BEGIN Record extracts

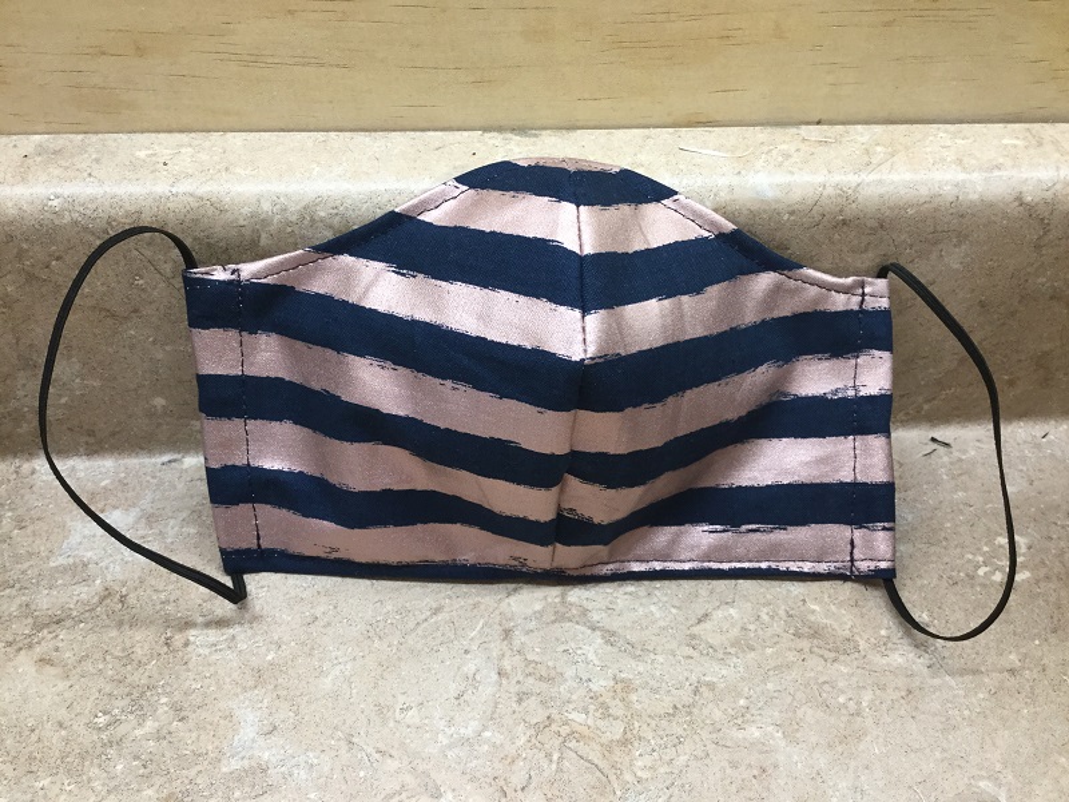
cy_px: 401
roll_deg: -2.0
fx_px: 957
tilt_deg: -41.8
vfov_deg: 45.4
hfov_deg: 58.4
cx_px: 534
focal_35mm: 31
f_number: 2.4
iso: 64
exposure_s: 1/30
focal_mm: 3.3
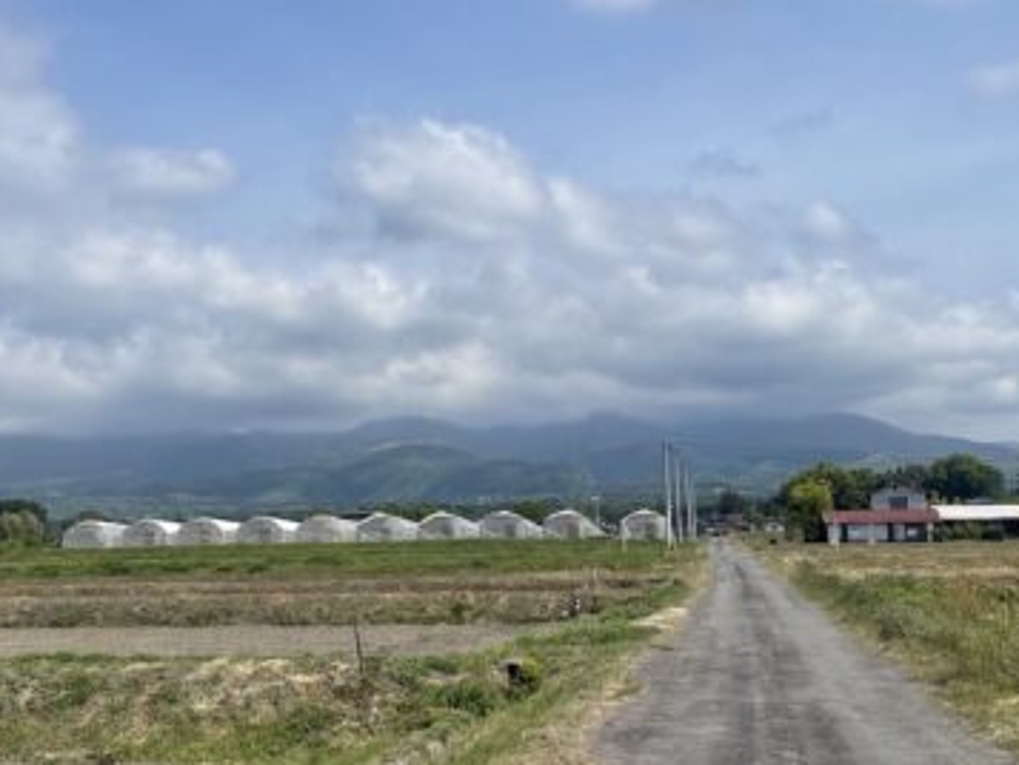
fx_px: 1443
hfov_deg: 38.8
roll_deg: +0.0
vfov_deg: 29.6
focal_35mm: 49
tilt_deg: +11.0
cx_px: 417
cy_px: 287
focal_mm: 5.1
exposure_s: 1/6250
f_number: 1.6
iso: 32
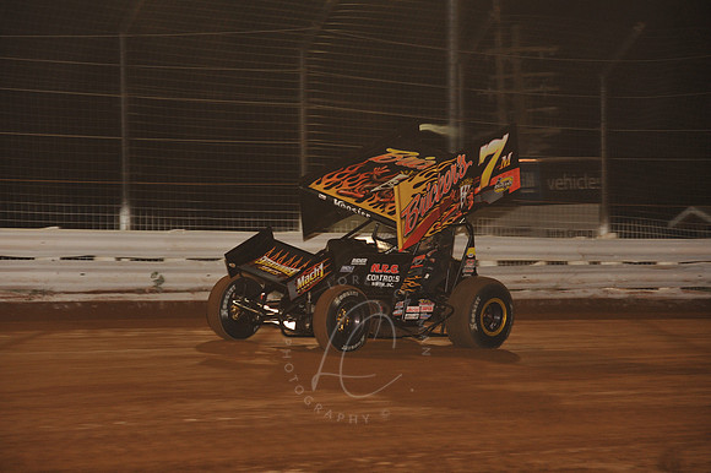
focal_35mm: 145
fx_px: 2862
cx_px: 356
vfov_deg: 9.5
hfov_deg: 14.2
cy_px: 236
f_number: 6.3
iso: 1250
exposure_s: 1/320
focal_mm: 145
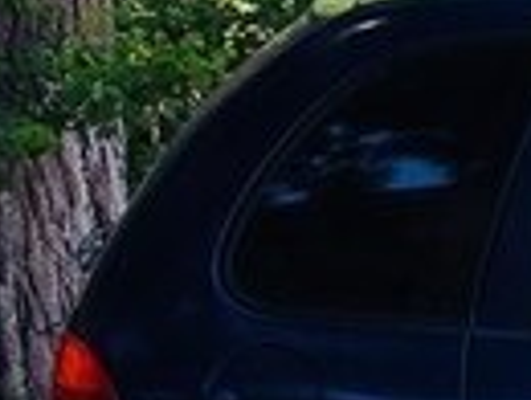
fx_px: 2259
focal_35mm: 147
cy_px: 88
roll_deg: -1.6
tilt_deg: -7.8
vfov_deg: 10.1
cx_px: 1152
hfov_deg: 11.6
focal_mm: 4.15
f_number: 2.2
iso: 32
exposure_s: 1/471
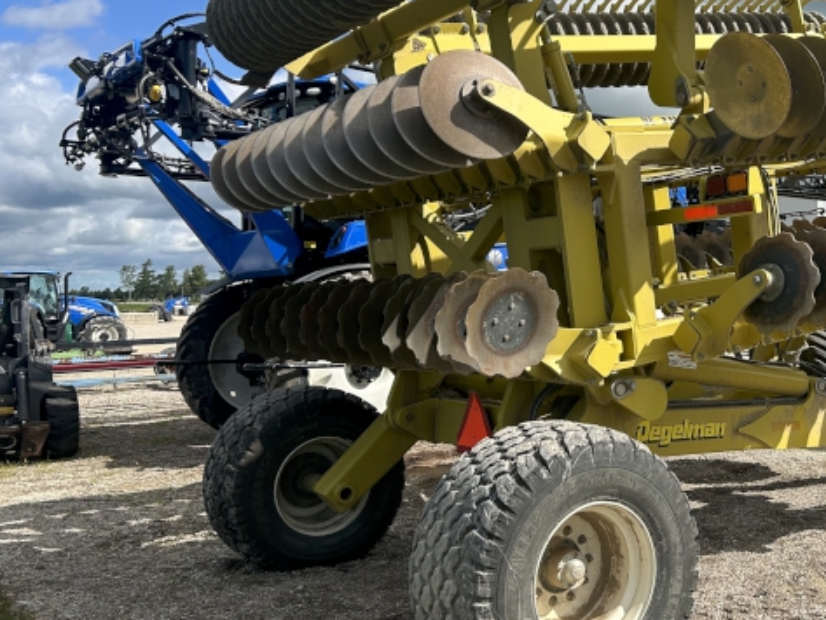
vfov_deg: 32.8
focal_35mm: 44
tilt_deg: +1.3
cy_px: 271
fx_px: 1050
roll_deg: +0.6
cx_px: 644
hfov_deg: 41.3
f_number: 1.5
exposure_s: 1/3460
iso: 50
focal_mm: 5.7
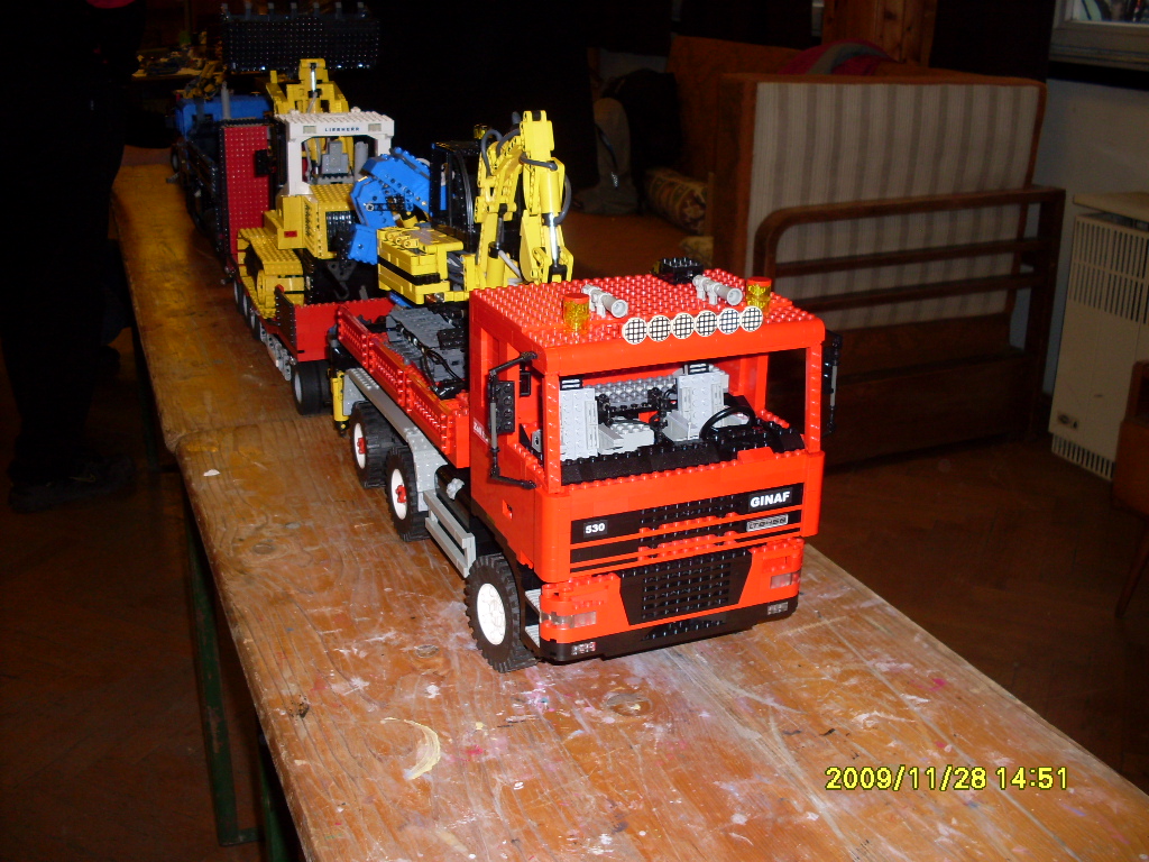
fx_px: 1261
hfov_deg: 49.0
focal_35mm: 38
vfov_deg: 37.7
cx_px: 574
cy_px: 431
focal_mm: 6.3
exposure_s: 1/45
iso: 100
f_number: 2.8
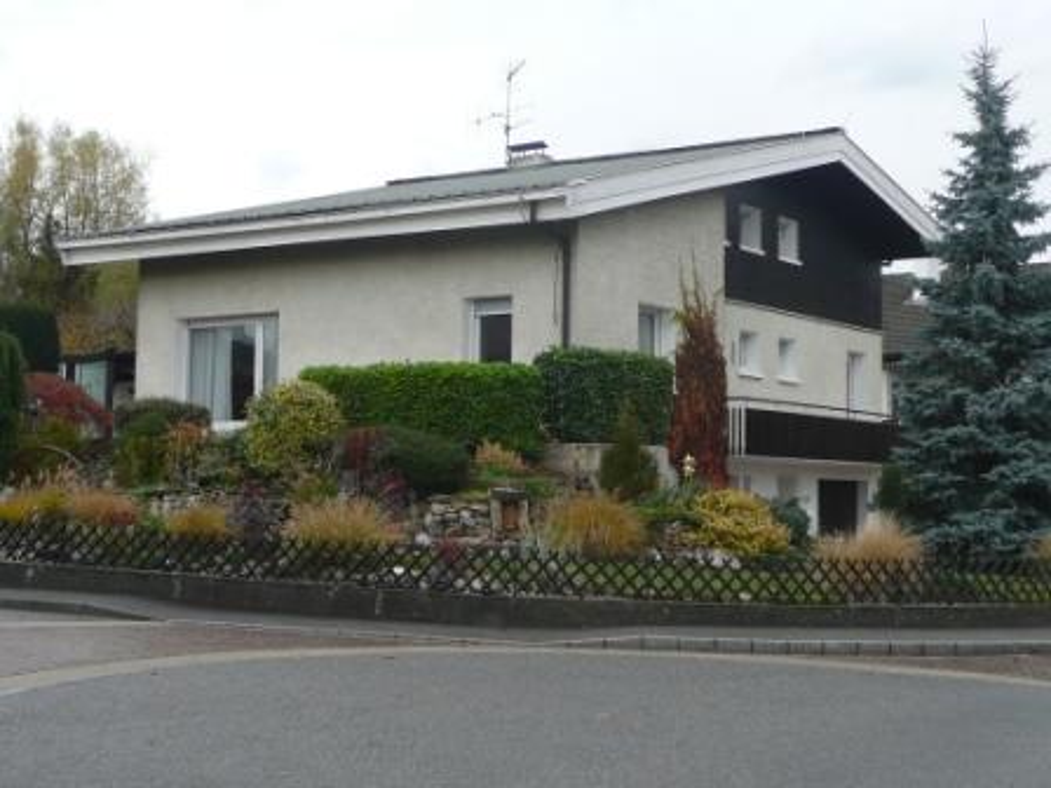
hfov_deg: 34.9
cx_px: 526
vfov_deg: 26.6
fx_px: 1670
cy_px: 394
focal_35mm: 55
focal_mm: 6.5
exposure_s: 1/160
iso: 100
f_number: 3.9
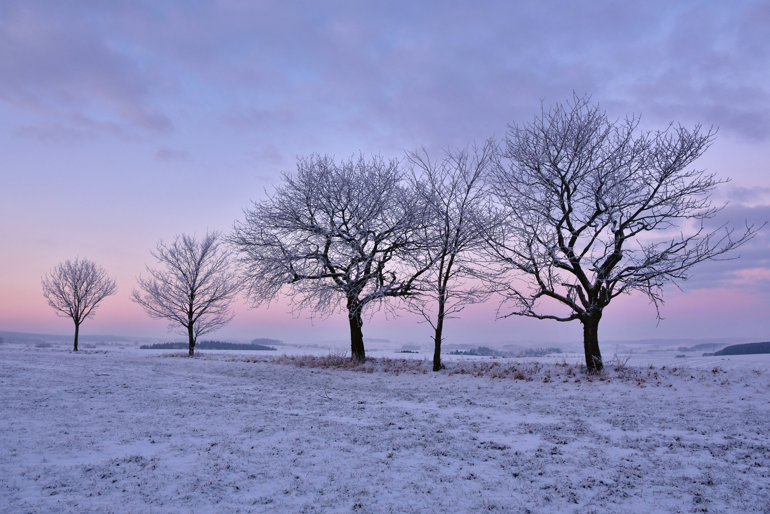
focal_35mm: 28
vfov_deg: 45.7
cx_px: 385
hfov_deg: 64.6
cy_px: 257
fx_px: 609
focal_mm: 19
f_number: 8
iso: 200
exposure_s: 1/25
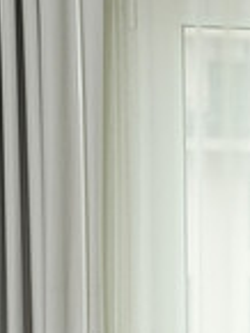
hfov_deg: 8.4
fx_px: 1587
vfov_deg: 11.7
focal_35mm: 165
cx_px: 564
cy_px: 385
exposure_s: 1/200
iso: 640
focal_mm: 43
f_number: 4
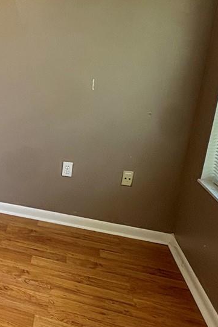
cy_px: 129
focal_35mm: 43
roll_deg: -2.1
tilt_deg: -11.0
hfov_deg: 25.3
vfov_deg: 45.2
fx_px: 391
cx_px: -90
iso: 200
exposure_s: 1/60
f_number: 2.2
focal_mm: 2.22
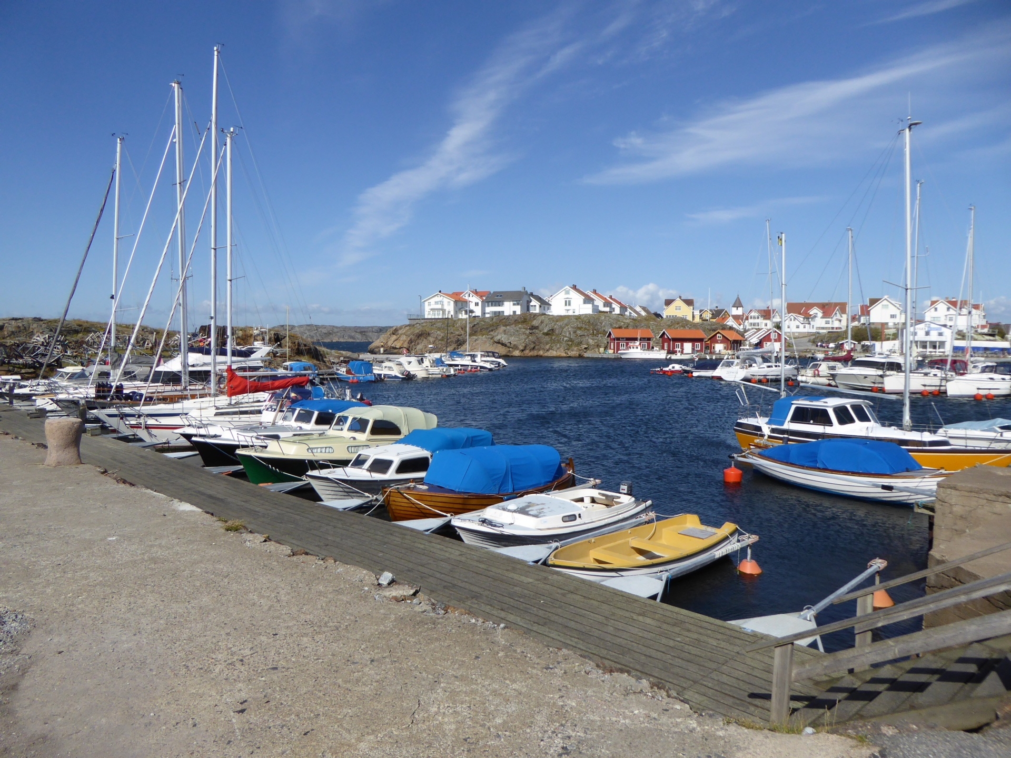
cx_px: 506
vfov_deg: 54.9
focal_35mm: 25
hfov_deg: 69.4
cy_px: 379
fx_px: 730
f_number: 3.3
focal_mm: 4.3
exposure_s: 1/1600
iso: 100
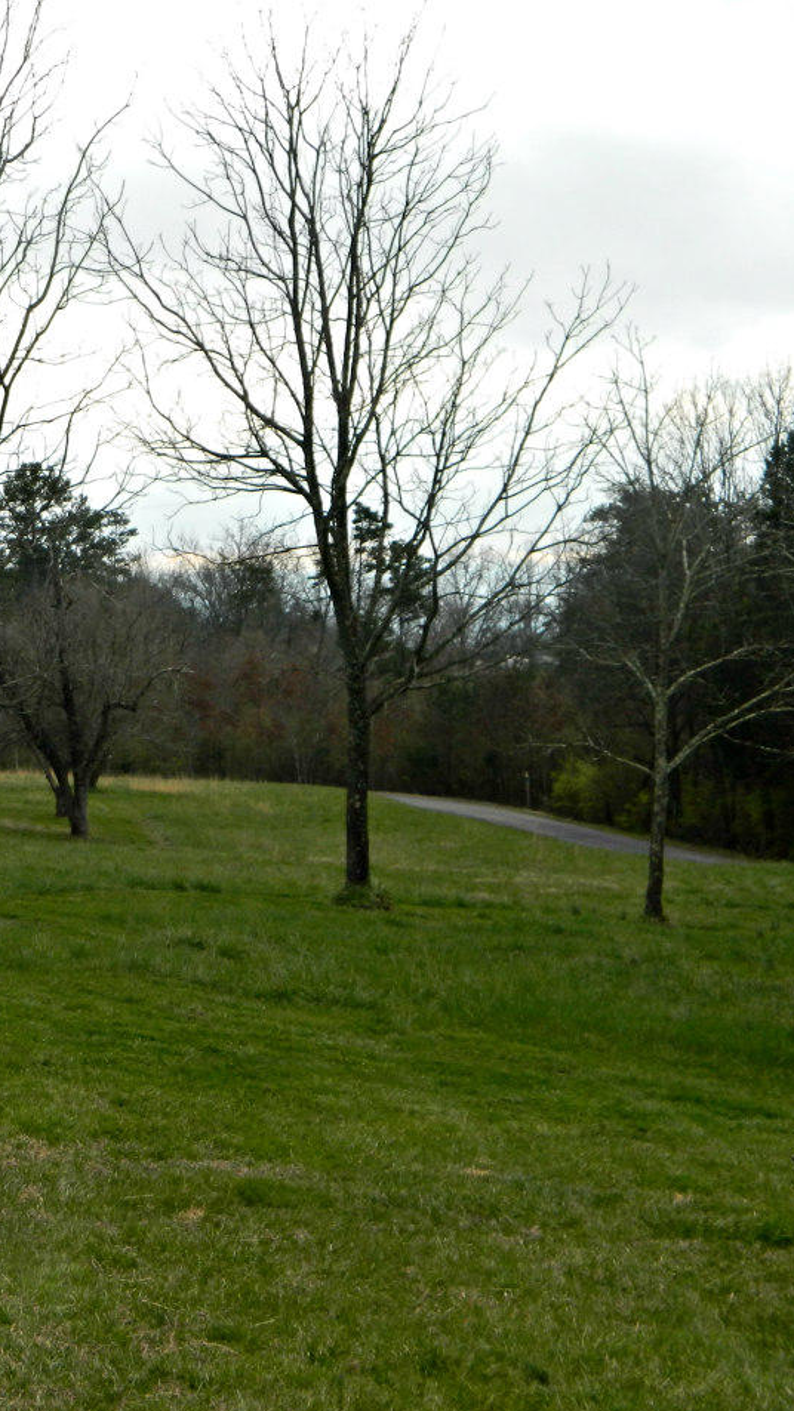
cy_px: 709
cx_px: -76
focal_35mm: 60
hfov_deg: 19.2
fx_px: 2246
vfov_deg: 34.9
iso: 80
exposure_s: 1/60
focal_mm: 7.3
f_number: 3.5
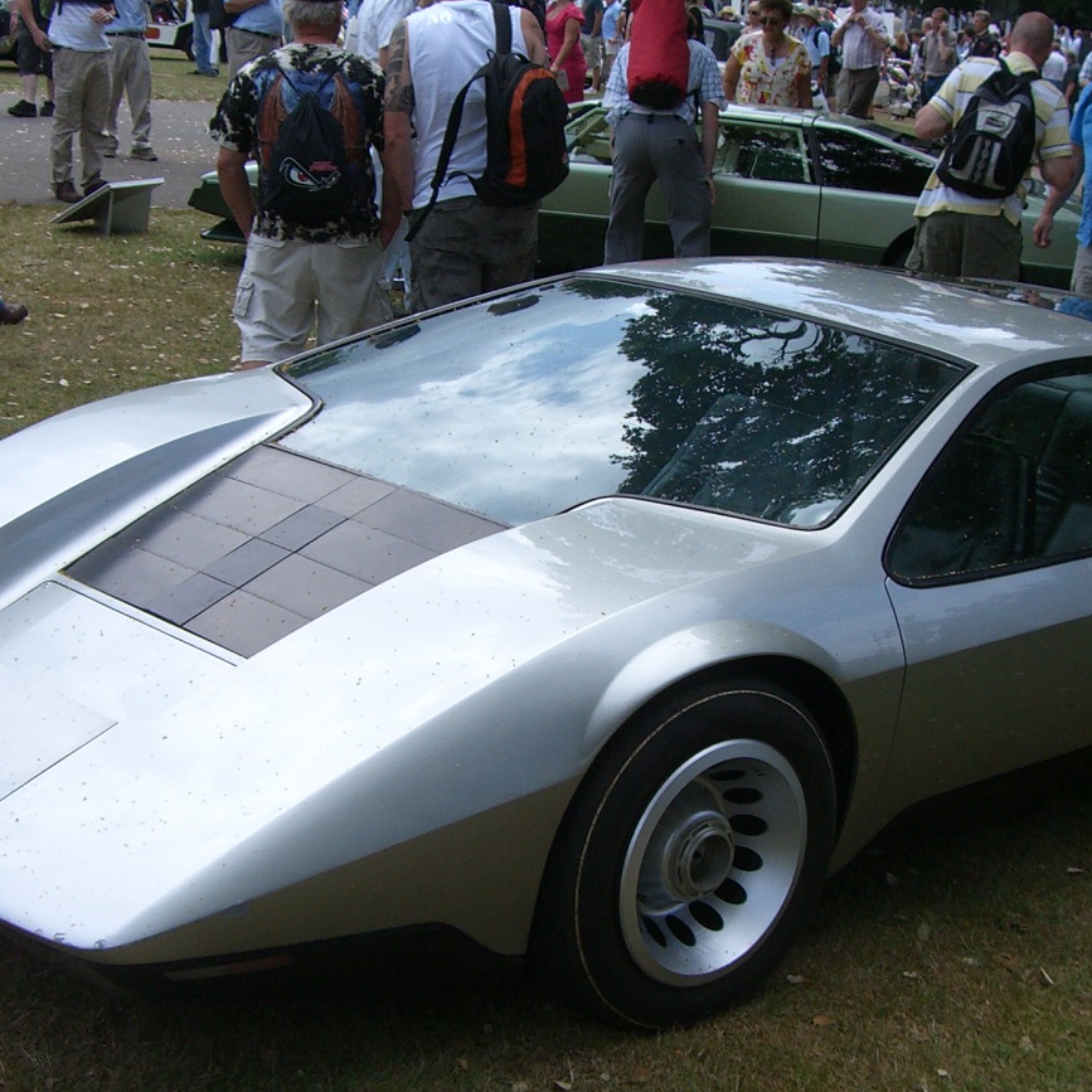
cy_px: 581
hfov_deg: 27.7
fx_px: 2213
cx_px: 616
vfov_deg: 27.7
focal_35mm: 62
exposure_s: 1/500
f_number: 4.3
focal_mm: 6.2
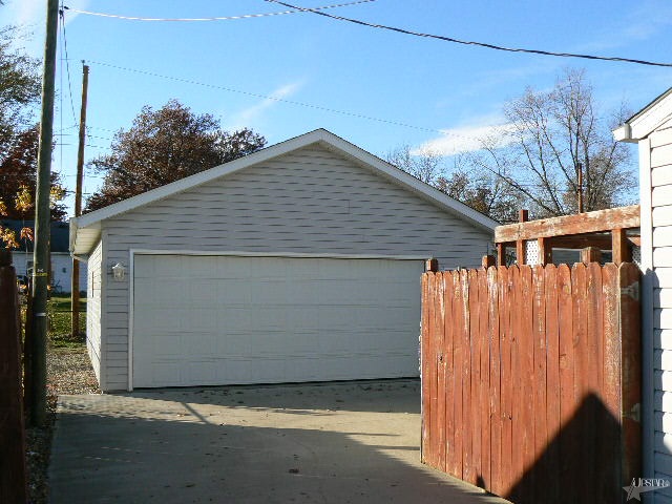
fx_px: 699
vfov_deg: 39.7
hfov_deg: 51.4
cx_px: 336
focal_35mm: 36
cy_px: 252
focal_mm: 6
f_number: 5.6
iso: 80
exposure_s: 1/400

END Record extracts

What is required>
The lines above from the line with "hfov_deg: 38.8" through the line with "roll_deg: -1.6" are to be given again word for word, with no pictures among them.

Answer below>
hfov_deg: 38.8
roll_deg: +0.0
vfov_deg: 29.6
focal_35mm: 49
tilt_deg: +11.0
cx_px: 417
cy_px: 287
focal_mm: 5.1
exposure_s: 1/6250
f_number: 1.6
iso: 32
focal_35mm: 145
fx_px: 2862
cx_px: 356
vfov_deg: 9.5
hfov_deg: 14.2
cy_px: 236
f_number: 6.3
iso: 1250
exposure_s: 1/320
focal_mm: 145
fx_px: 2259
focal_35mm: 147
cy_px: 88
roll_deg: -1.6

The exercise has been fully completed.